Notice the fmap to in query, it is isolated in an IntMap.map, and therefore I expect the whole Rep a structure not to be eliminated by inlining and to remain in the final program.

To optimise these instances, I defined a helper class Ctor and the following instances. I think it might be overcomplicated for the purpose, and it might not work as I expected, but if my reasoning is correct, the following definition flattens the binary tree of (:*:) into a flat list, and performs a left fold, starting with the neutral element All (const ctor) (like the pure f in pure f <*> mx_1 <*> ... <*> mx_n).
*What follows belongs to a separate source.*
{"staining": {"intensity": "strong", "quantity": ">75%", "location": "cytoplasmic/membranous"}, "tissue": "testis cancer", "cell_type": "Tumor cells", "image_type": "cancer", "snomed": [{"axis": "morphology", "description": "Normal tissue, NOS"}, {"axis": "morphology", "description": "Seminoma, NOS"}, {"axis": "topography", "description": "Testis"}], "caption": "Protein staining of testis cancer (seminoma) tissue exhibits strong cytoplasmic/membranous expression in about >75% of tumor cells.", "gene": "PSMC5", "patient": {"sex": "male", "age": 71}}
instance (Ctor a, GQuery (Rep a)) => Query (Bundle a) where
  query k = gQuery @(Rep a) (pure (ctor @a)) >>= getQueryResult >>= k . Bundle

class Ctor a where
  ctor :: PCtor (Rep a) a

-- The `ctor` function in this instance contains both the construction of `Rep a p`
-- and the conversion from `Rep a p` to `a` using `Data.Typeable.to`, so I expect
-- it to be eventually optimised down to the actual data constructor.
instance (Generic a, GCtor (Rep a)) => Ctor a where
  ctor = gCtor (to @a)

-- PCtor: constructor with a polymorphic result type `r`
type family PCtor (f :: Type -> Type) (r :: Type) :: Type where
  -- the `K1` and `M1` constructors are eliminated
  -- and the `:*:` binary constructor is flattened into a list
  PCtor U1 r = r
  PCtor (K1 i a) r = a -> r
  PCtor (f :*: g) r = PCtor f (PCtor g r)
  PCtor (M1 i c f) r = PCtor f r
  -- e.g., for pair `(a, b)`, `f = K1 i a :*: K1 i b` (ignoring all the `M1`)
  --   and `PCtor f r = a -> b -> r`
  -- if we substitute `r` with the actual type `(a, b)`
  -- we get the type signature `(,) :: a -> b -> (a, b)`
  -- and the function `ctor` should be optimised to `ctor = (,)`
  -- which is the goal of all these type-level programming

class GCtor f where
  gCtor :: (f p -> r) -> PCtor f r

instance GCtor U1 where
  gCtor k = k U1

instance GCtor (K1 i a) where
  gCtor k a = k (K1 a)

instance (GCtor f, GCtor g) => GCtor (f :*: g) where
  gCtor k = gCtor \f -> gCtor \g -> k (f :*: g)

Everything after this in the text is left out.